Sowing and Transplanting


Fill a pot with compost and firm it gently. You can use seed trays, cells, or any other suitable container you have handy. Stand it in water until the surface is damp.

Sow the seeds thinly and press them against the damp compost. If they're small, don't cover them, otherwise cover them with a thin layer of compost.

Label them and put them in the appropriate place to germinate - outside in autumn or winter if they need stratification, outside in spring or summer, or in a propagator.

Nick seeds with hard or impervious seedcoats, just enough to allow water to get in. Try not to damage the seedleaves inside the seedcoat.

Large seeds can be sown singly in their own pot, to give them room to develop a good root system before they need to be disturbed.

A Propagator - a seedtray with a lid - is useful for delicate seedlings. One with heat from underneath is useful for seeds of tropical plants.

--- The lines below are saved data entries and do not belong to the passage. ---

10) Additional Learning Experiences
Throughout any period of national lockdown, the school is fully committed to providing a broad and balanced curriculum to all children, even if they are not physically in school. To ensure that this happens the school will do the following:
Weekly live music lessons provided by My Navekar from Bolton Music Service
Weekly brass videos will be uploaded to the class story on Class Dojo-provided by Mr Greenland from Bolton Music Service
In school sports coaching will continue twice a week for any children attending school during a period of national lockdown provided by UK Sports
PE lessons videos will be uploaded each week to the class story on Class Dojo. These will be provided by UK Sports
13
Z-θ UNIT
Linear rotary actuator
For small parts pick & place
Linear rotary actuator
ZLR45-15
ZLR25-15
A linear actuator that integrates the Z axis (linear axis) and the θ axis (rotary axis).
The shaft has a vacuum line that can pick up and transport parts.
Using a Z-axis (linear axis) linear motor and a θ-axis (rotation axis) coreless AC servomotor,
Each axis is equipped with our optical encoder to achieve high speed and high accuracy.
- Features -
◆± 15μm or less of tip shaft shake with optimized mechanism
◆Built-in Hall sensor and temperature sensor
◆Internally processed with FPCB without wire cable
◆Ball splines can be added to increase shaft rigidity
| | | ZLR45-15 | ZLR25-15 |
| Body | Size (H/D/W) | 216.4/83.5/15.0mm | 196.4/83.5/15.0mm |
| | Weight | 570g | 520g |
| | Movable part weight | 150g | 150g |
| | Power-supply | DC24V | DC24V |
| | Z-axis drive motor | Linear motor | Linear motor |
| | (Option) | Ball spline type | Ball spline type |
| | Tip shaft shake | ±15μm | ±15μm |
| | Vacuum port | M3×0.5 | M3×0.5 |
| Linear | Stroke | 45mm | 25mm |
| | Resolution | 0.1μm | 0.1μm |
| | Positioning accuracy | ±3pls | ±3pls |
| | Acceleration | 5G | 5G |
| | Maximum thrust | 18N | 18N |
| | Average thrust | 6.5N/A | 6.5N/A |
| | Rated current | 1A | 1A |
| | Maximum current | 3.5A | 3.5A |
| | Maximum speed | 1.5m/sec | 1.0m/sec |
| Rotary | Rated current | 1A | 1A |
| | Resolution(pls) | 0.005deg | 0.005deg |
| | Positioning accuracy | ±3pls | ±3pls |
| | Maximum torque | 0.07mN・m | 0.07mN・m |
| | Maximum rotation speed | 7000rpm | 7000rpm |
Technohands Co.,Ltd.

Prepare a pot of compost by making a hole or dent in the compost big enough for the roots of the seedling. You can use a dibber, a pencil, or your finger.

Take the pot of seedlings that you want to transplant - those that don't like their roots to be disturbed (like Poppies) take transplanting better when they're small.

Lever out a small batch of seedlings with a narrow flat blade - I use an old screwdriver or small fork - and carefully separate the individual plants.

Seedlings from seeds germinated between paper towels (the Deno method) will already be separate. Just pot them up as each one is ready. Always hold seedlings by their leaves, not by the stem.

Drop each seedling into the prepared hole, and then push the compost around the stem to hold it in place firmly. Water by standing the pot in water until the surface is damp.

Cells - trays with separate compartments like joined pots - are useful for small plants or for keeping seedlings of the same type together until they're ready to go into the garden.